A couple of weeks ago my wife and I took the girls to Go Ape, the adventure theme park near Grizedale. Go Ape is set in a forest, and features high-wire larks between trees, with the occasional zip-wire thrown in. It takes about four hours to get round.

Obviously for an attraction whose McGuffin is the precarious feeling occasioned by being twenty, thirty, forty feet off the ground, safety precautions are vital.  You are given a harness with two (and sometimes three) carabinered points of attachment, and are encouraged to keep one clipped to a safety line at all times.

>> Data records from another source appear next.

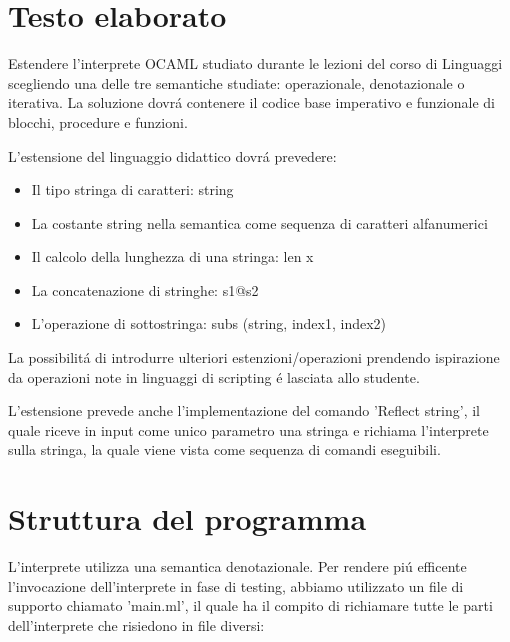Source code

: \documentclass[a4paper,titlepage]{book}
\begin{document}
\pagestyle{plain}

\begin{frontespizio}
\Titoletto{}
\Sottotitolo{}
\end{frontespizio}

\tableofcontents
\clearpage
\thispagestyle{empty}

\chapter{Testo elaborato}
Estendere l'interprete OCAML studiato durante le lezioni del corso di Linguaggi scegliendo una delle tre semantiche studiate:
operazionale, denotazionale o iterativa.
La soluzione dovr\'a contenere il codice base imperativo e funzionale di blocchi, procedure e funzioni.

L'estensione del linguaggio didattico dovr\'a prevedere:
\begin{itemize}
\item Il tipo stringa di caratteri: string
\item La costante string nella semantica come sequenza di caratteri alfanumerici
\item Il calcolo della lunghezza di una stringa: len x
\item La concatenazione di stringhe: s1@s2
\item L'operazione di sottostringa: subs (string, index1, index2)
\end{itemize}

La possibilit\'a di introdurre ulteriori estenzioni/operazioni prendendo ispirazione da operazioni note in linguaggi di scripting
\'e lasciata allo studente.

L'estensione prevede anche l'implementazione del comando 'Reflect string', il quale riceve in input come unico parametro
una stringa e richiama l'interprete sulla stringa, la quale viene vista come sequenza di comandi eseguibili.

\clearpage
\thispagestyle{empty}

\chapter{Struttura del programma}
L'interprete utilizza una semantica denotazionale.
Per rendere pi\'u efficente l'invocazione dell'interprete in fase di testing, abbiamo utilizzato un file di supporto chiamato 'main.ml',
il quale ha il compito di richiamare tutte le parti dell'interprete che risiedono in file diversi:
\end{document}

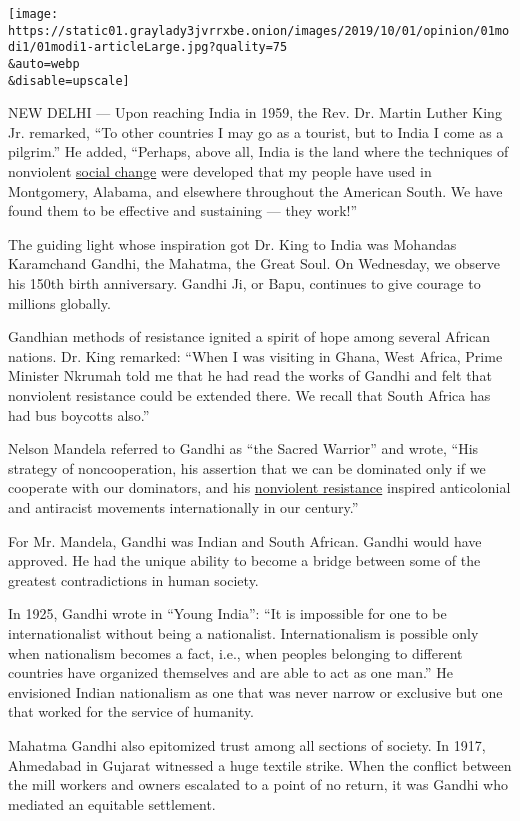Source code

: \texttt{[image: https://static01.graylady3jvrrxbe.onion/images/2019/10/01/opinion/01modi1/01modi1-articleLarge.jpg?quality=75\\\&auto=webp\\\&disable=upscale]}

NEW DELHI --- Upon reaching India in 1959, the Rev. Dr. Martin Luther
King Jr. remarked, ``To other countries I may go as a tourist, but to
India I come as a pilgrim.'' He added, ``Perhaps, above all, India is
the land where the techniques of nonviolent
\href{https://kinginstitute.stanford.edu/king-papers/documents/account-lawrence-dunbar-reddick-press-conference-new-delhi-10-february-1959}{social
change} were developed that my people have used in Montgomery, Alabama,
and elsewhere throughout the American South. We have found them to be
effective and sustaining --- they work!''

The guiding light whose inspiration got Dr. King to India was Mohandas
Karamchand Gandhi, the Mahatma, the Great Soul. On Wednesday, we observe
his 150th birth anniversary. Gandhi Ji, or Bapu, continues to give
courage to millions globally.

Gandhian methods of resistance ignited a spirit of hope among several
African nations. Dr. King remarked: ``When I was visiting in Ghana, West
Africa, Prime Minister Nkrumah told me that he had read the works of
Gandhi and felt that nonviolent resistance could be extended there. We
recall that South Africa has had bus boycotts also.''

Nelson Mandela referred to Gandhi as ``the Sacred Warrior'' and wrote,
``His strategy of noncooperation, his assertion that we can be dominated
only if we cooperate with our dominators, and his
\href{http://content.time.com/time/magazine/article/0,9171,993025,00.html}{nonviolent
resistance} inspired anticolonial and antiracist movements
internationally in our century.''

For Mr. Mandela, Gandhi was Indian and South African. Gandhi would have
approved. He had the unique ability to become a bridge between some of
the greatest contradictions in human society.

In 1925, Gandhi wrote in ``Young India'': ``It is impossible for one to
be internationalist without being a nationalist. Internationalism is
possible only when nationalism becomes a fact, i.e., when peoples
belonging to different countries have organized themselves and are able
to act as one man.'' He envisioned Indian nationalism as one that was
never narrow or exclusive but one that worked for the service of
humanity.

Mahatma Gandhi also epitomized trust among all sections of society. In
1917, Ahmedabad in Gujarat witnessed a huge textile strike. When the
conflict between the mill workers and owners escalated to a point of no
return, it was Gandhi who mediated an equitable settlement.

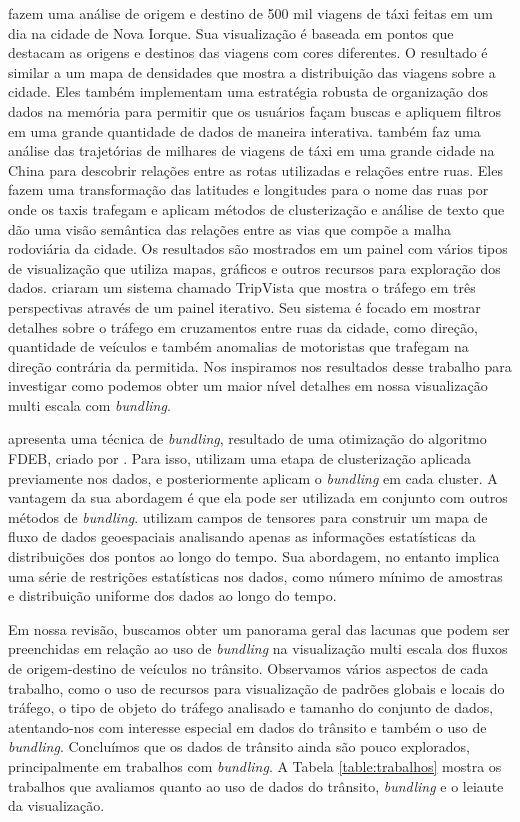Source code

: \citet{Ferreira2013} fazem uma análise de origem e destino de 500 mil viagens
de táxi feitas em um dia na cidade de Nova Iorque. Sua visualização é baseada
em pontos que destacam as origens e destinos das viagens com cores diferentes.
O resultado é similar a um mapa de densidades que mostra a distribuição das
viagens sobre a cidade. Eles também implementam uma estratégia robusta de
organização dos dados na memória para permitir que os usuários façam buscas e
apliquem filtros em uma grande quantidade de dados de maneira interativa.
\citet{Chu2014} também faz uma análise das trajetórias de milhares de viagens
de táxi em uma grande cidade na China para descobrir relações entre as rotas
utilizadas e relações entre ruas. Eles fazem uma transformação das latitudes e
longitudes para o nome das ruas por onde os taxis trafegam e aplicam métodos de
clusterização e análise de texto que dão uma visão semântica das relações entre
as vias que compõe a malha rodoviária da cidade. Os resultados são mostrados em
um painel com vários tipos de visualização que utiliza mapas, gráficos e outros
recursos para exploração dos dados. \citet{Guo2011} criaram um sistema chamado
TripVista que mostra o tráfego em três perspectivas através de um painel iterativo.
Seu sistema é focado em mostrar detalhes sobre o tráfego em cruzamentos entre
ruas da cidade, como direção, quantidade de veículos e também anomalias de motoristas
que trafegam na direção contrária da permitida. Nos inspiramos nos resultados
desse trabalho para investigar como podemos obter um maior nível detalhes em
nossa visualização multi escala com \emph{bundling}.

\citet{Anita2017} apresenta uma técnica de \emph{bundling}, resultado de
uma otimização do algoritmo FDEB, criado por \citet{Selassie2011}. Para isso,
utilizam uma etapa de clusterização aplicada previamente nos dados, e
posteriormente aplicam o \emph{bundling} em cada cluster. A vantagem da sua
abordagem é que ela pode ser utilizada em conjunto com outros métodos de
\emph{bundling}. \citet{Kim2018} utilizam campos de tensores para construir
um mapa de fluxo de dados geoespaciais analisando apenas as informações
estatísticas da distribuições dos pontos ao longo do tempo. Sua abordagem, no entanto
implica uma série de restrições estatísticas nos dados, como número mínimo
de amostras e distribuição uniforme dos dados ao longo do tempo.

  Em nossa revisão, buscamos obter um panorama geral das lacunas que podem ser
preenchidas em relação ao uso de \emph{bundling} na visualização multi escala
dos fluxos de origem-destino de veículos no trânsito. Observamos vários aspectos de cada trabalho, como
o uso de recursos para visualização de padrões globais e locais do tráfego, o tipo de
objeto do tráfego analisado e tamanho do conjunto de dados, atentando-nos com interesse
especial em dados do trânsito e também o uso de \emph{bundling}. Concluímos que os dados de
trânsito ainda são pouco explorados, principalmente em trabalhos com
\emph{bundling}. A Tabela \ref{table:trabalhos} mostra os trabalhos que avaliamos
quanto ao uso de dados do trânsito, \emph{bundling} e o leiaute da visualização.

Now I am not on the whole afraid of heights, at least not per se, and for me Go Ape, if not exactly a lame experience, is at least not the thrill ride its progenitors might have hoped for.  Part of the difficulty lies in the appreciation of risk and exposure.  Once you understand that the security features - essential for any organisation which hopes to be able to afford its insurance premiums - have in fact made Go Ape as safe as houses, you are essentially paying a fair amount of money to walk from swaying plank to swaying plank in circumstances in which you cannot possibly fall.  The only point at which for a nano-second you do really feel exposed is in the final few feet of the round, where you must launch yourself from a platform and briefly, exilharatingly, find yourself free-falling.

I found that the closest I came to death or being maimed for life came when old rock climbing habits kicked in, and - this happened a couple of times - I undid both carabiners at once.  It's my second time at Go Ape, and I would say that the biggest single danger, perhaps the only one, was my own loss of concentration.

If I want to die from failure to concentrate, I can spend four hours crossing roads.  That really is dangerous. And it's free.